Now past 40, Jude Law is no longer the lean, quietly intense youth who was once named People magazine’s Sexiest Man Alive. As the titular character in Dom Hemingway, he is bulky, be-muttonchopped and noisily intense. We first see him in a scene that might have been taken from Chopper, with Eric Bana as an imprisoned but unrepentant Australian gangster: Shirtless, facing the camera in his prison cell, Hemingway bellows a paean to himself, or more specifically the part of himself found ’twixt naval and knee. “Is not my cock exquisite?” he roars, beginning a narcissistic and very funny monologue that culminates in a self-defeating punchline.

And that’s the character in a nutshell. Dom (it’s too distracting to call him by his surname) seems to be a braggart in love with the sound of his own voice, but his manic moments are balanced by moments of extreme, nearly suicidal regret and guilt.

He is released from prison after 12 years, a sentence which would have been much shorter had he given up his comrades, and sets about to collect what is owed him. Some of this is simple, like the money owed him from the robbery for which he was arrested. Some of it is impossible, like the wife who died while he was away, having divorced him and married another man. In the middle is the daughter who wants nothing to do with him.
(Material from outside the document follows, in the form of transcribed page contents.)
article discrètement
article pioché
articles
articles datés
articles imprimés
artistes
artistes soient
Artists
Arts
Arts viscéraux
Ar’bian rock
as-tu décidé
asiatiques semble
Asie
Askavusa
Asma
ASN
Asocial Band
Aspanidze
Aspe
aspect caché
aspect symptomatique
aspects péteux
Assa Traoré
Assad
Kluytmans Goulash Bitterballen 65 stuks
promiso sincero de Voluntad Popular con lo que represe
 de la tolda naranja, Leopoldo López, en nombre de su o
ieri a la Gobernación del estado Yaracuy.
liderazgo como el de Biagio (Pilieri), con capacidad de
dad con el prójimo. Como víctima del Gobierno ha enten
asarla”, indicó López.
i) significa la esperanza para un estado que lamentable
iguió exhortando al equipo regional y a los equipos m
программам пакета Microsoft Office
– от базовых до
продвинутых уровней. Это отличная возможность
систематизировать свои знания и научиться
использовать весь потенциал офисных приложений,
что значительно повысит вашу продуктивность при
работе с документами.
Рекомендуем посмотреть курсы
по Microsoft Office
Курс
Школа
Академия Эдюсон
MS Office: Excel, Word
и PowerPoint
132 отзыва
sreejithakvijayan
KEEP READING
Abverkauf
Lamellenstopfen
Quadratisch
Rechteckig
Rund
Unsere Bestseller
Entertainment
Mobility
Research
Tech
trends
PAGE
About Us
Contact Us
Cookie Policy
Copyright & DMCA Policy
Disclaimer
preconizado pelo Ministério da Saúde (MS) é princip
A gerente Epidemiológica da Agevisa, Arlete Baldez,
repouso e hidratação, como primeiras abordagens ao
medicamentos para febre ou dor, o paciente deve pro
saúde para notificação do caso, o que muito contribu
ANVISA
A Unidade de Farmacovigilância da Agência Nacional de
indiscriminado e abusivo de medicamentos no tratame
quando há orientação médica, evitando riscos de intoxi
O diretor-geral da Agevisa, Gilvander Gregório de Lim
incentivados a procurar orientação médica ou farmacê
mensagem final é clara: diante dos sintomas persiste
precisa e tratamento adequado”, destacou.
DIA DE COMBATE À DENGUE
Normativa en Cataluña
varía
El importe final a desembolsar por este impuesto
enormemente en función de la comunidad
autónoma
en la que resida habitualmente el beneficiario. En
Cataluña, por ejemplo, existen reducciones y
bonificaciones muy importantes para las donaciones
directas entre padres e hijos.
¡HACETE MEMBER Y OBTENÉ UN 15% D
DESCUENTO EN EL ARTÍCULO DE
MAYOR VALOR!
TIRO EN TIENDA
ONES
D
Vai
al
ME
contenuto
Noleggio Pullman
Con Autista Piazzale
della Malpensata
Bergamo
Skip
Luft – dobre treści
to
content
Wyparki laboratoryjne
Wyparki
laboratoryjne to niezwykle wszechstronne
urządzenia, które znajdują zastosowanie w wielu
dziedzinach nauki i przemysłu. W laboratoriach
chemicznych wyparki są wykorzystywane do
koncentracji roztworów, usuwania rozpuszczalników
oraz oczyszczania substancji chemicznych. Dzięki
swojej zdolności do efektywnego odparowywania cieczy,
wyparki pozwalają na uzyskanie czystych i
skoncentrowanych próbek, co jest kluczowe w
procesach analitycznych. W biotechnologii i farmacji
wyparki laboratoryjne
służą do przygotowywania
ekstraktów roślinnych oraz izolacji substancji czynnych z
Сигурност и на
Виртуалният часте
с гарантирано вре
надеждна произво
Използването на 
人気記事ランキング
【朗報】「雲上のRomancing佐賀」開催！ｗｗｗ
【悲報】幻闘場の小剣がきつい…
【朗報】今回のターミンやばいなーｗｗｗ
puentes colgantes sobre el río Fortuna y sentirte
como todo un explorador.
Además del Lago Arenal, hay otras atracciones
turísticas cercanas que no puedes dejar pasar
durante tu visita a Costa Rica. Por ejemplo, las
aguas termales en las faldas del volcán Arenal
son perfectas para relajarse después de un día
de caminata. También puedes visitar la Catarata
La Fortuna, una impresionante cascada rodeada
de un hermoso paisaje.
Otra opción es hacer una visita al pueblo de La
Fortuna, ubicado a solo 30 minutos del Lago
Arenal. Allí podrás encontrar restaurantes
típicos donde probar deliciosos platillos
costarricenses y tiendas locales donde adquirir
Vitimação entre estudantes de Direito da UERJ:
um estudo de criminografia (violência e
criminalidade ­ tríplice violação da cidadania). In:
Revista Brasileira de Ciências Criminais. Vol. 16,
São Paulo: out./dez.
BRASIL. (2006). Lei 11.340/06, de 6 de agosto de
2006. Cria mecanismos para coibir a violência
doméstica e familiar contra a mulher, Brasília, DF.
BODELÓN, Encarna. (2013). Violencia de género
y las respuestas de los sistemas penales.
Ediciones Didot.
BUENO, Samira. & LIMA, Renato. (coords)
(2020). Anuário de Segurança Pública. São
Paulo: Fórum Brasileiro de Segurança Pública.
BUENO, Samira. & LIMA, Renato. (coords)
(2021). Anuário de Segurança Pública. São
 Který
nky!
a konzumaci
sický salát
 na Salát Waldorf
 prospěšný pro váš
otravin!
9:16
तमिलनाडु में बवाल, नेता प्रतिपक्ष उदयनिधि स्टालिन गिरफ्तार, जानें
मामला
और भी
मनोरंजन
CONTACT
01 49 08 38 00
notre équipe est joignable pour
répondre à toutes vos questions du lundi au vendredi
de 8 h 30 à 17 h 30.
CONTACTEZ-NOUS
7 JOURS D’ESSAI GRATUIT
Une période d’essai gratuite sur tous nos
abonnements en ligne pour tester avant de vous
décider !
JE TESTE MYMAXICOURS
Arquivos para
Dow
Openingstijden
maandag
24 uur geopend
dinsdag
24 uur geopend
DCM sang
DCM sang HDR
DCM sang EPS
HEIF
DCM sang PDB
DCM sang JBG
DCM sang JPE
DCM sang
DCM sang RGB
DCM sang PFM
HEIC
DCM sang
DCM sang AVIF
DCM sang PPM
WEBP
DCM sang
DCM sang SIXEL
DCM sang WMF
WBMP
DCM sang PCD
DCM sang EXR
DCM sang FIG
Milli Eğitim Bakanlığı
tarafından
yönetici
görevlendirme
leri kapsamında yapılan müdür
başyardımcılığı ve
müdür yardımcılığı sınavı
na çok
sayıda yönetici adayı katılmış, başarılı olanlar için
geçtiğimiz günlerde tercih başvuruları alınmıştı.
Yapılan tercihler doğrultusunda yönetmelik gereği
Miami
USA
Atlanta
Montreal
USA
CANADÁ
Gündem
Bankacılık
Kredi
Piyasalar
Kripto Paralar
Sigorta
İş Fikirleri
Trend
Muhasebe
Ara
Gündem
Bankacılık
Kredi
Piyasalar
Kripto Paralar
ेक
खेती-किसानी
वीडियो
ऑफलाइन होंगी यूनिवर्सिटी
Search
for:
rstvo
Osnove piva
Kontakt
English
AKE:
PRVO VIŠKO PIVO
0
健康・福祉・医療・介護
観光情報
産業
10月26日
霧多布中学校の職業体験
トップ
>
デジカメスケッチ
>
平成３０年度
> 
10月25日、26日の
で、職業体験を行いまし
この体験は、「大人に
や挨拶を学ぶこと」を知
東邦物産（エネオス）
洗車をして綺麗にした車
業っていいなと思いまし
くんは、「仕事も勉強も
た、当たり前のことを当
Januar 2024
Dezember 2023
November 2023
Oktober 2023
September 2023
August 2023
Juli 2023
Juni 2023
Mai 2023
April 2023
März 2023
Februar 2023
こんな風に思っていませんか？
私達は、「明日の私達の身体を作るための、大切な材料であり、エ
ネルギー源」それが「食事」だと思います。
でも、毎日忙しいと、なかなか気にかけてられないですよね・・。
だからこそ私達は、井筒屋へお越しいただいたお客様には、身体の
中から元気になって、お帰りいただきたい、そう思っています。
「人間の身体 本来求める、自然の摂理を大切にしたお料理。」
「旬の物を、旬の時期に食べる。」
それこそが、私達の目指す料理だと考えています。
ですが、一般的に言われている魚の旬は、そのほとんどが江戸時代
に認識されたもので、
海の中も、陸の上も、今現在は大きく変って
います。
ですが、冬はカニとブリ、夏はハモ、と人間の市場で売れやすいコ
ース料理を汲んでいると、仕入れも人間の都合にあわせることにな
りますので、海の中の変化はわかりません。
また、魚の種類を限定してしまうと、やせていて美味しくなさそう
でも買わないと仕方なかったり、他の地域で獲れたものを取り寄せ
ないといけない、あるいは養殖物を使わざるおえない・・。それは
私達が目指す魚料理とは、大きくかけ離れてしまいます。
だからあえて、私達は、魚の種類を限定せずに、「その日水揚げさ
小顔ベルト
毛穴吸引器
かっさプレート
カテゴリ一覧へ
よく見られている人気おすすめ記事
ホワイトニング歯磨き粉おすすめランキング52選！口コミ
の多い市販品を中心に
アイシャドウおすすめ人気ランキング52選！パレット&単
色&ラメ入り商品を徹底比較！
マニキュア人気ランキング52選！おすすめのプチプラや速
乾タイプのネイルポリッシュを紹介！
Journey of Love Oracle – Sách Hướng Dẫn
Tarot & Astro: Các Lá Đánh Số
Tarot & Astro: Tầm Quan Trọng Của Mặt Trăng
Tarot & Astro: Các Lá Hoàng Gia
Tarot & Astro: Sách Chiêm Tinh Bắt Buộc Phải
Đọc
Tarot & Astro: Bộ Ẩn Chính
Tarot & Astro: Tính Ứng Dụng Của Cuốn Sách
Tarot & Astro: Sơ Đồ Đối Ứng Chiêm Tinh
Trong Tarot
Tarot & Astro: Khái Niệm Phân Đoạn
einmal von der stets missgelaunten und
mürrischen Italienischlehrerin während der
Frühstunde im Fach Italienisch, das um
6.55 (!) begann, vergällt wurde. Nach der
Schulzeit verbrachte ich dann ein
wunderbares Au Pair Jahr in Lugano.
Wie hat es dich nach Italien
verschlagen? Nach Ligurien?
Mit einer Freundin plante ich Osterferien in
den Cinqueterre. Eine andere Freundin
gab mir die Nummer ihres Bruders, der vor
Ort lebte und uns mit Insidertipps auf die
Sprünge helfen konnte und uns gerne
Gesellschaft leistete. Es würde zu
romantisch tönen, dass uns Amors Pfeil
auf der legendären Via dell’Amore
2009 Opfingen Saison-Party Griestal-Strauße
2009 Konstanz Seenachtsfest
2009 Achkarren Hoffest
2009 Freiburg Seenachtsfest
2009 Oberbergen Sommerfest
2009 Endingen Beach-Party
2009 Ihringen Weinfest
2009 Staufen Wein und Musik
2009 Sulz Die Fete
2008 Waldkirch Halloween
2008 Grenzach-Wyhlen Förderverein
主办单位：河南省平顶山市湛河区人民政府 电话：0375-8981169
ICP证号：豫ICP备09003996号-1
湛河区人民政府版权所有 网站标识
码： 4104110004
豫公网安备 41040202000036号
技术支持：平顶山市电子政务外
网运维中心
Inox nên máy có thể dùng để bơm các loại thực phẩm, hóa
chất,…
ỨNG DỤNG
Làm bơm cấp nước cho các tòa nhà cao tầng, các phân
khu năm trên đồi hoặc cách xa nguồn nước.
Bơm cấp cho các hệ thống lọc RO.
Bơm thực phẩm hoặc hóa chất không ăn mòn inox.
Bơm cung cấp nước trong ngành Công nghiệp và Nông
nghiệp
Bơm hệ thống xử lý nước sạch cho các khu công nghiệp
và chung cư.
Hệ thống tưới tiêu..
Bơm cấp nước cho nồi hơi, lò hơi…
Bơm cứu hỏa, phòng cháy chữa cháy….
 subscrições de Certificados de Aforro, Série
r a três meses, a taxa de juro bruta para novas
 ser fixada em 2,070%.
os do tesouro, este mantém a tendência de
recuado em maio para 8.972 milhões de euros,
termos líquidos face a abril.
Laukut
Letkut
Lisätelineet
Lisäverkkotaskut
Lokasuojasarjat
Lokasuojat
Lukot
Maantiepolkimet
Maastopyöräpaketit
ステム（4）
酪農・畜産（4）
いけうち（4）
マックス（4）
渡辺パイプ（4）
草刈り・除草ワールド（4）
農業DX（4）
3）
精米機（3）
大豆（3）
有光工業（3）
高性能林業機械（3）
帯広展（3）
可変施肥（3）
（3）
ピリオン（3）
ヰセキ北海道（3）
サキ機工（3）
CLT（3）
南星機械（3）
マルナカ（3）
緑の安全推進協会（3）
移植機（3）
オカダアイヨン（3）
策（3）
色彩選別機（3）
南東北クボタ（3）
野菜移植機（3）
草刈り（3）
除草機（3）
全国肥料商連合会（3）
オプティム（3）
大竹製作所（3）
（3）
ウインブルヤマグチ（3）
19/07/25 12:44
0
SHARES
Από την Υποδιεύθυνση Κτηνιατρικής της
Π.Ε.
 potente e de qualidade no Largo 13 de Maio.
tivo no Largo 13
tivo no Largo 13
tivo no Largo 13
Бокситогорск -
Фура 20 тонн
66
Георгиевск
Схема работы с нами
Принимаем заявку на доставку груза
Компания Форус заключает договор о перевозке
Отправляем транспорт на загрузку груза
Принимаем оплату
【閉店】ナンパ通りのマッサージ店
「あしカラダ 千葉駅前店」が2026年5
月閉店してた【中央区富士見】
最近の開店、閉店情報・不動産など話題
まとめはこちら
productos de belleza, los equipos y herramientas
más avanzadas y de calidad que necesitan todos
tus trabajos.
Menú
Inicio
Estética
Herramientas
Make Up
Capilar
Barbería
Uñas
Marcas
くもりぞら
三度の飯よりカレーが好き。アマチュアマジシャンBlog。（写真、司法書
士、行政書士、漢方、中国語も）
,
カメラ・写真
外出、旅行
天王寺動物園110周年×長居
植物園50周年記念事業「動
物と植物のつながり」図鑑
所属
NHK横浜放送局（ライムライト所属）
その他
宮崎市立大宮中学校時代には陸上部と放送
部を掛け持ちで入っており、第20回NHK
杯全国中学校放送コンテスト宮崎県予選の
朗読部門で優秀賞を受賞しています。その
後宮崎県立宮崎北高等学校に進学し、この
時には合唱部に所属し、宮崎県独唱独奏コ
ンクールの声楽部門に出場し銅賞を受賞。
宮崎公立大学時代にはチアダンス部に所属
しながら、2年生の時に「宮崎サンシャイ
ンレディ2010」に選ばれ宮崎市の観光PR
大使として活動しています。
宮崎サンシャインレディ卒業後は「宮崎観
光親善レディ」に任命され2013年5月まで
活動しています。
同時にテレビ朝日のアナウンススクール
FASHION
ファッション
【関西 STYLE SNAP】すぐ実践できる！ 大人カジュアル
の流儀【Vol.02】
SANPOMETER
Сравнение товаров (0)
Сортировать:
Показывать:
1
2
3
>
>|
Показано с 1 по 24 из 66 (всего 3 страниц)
Dom Hemingway fits loosely in the canon of chatty British gangster movies that began with Lock Stock and Two Smoking Barrels, complete with obligatory (but well-chosen) 1980s tunes on the soundtrack every few minutes. The cast also includes Richard E. Grant as Dom’s one remaining friend and the terrific Mexican actor Demian Bichir, no less suave despite struggling with a Russian accent. But it’s all Law’s show. He keeps your eyes glued to the screen in what is otherwise only a mediocre movie, with a random plot that comes to a surprisingly abrupt ending.